Relations between the human Body and the body of the Graving Docks
Through Glasgow the Puppet I explored the connection between the human body and the body of the landscape. Building on Posthumanist and New Materialist philosophies, the human body can be seen as a porous assemblage, effected and influenced by natureculture. Glasgow the puppet is therefore a play with the blurring of the human and nonhuman, an ambiguous exploration in which the body becomes entangled with the landscape and where various materials can express their vibrancy towards the shapes and forms of the human organs.
Through the scenes acted out bellow, I would like to draw attention to the vibrancy and vitality of the Govan Graving Docks.

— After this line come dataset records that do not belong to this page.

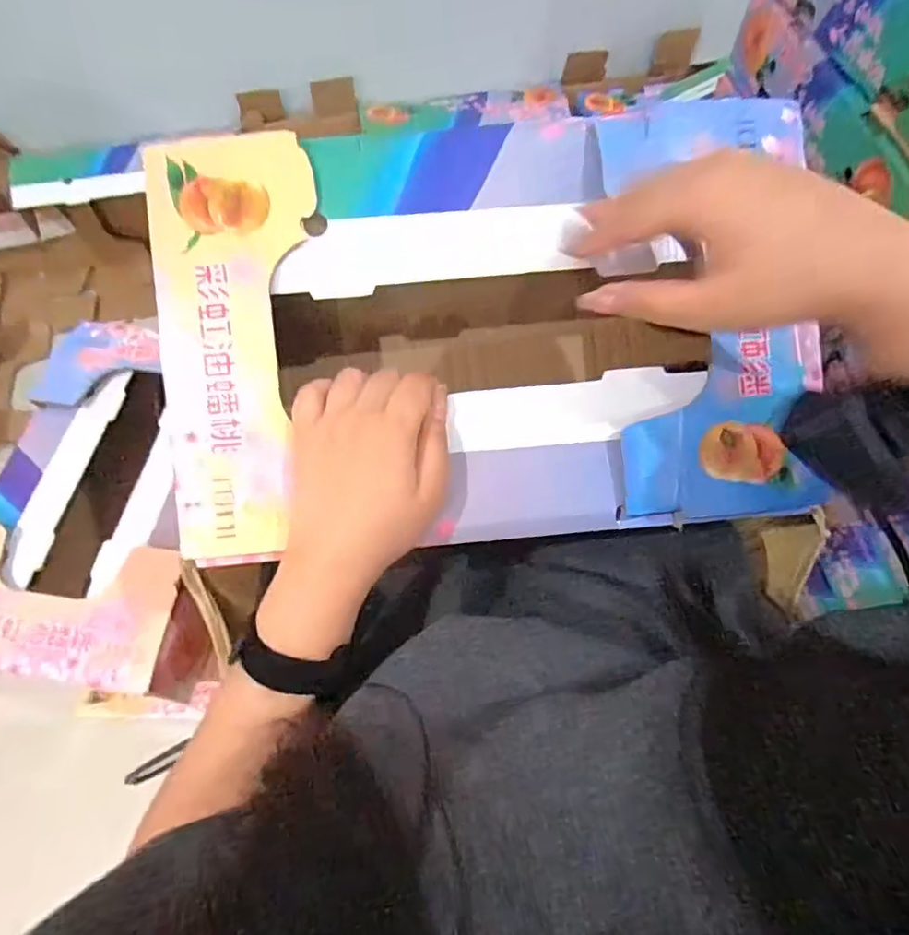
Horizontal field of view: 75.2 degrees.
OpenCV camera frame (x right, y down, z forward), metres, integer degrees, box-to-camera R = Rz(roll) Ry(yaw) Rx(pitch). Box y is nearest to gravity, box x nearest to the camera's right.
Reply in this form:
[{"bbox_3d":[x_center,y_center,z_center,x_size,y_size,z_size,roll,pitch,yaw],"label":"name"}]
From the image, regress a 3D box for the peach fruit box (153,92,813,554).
[{"bbox_3d":[0.020,-0.084,0.399,0.390,0.101,0.250,-5,92,-1],"label":"peach fruit box"}]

“To walk among a clutter of multiple objects and fragments is to move within a material environment which continually engages bodies, distracting and repulsing us, attracting us to unfamiliar textures or peculiar shapes, coercing us to stoop and bend to make a path around and through stuff. As Gay Hawkins and Stephen Muecke assert, this sort of “waste,” this rejected and neglected matter, “can touch the most visceral registers of the self – it can trigger responses and affects that remind us of the body’s intensities and multiplicities” (Tim Edensor, Sensing the Ruin)
Experiencing the Graving Docks is not hazard free and unlike the regulated and safeguarded streets of the rest of the city, derelict lands challenges the ways in which our bodies move through and interact with spaces.
Working in collaboration with the Govan Graving Docks for an entire year allowed me to experience this place in all four seasons and to meet with the multiplicity which makes up the body of the Docks through direct material engagement.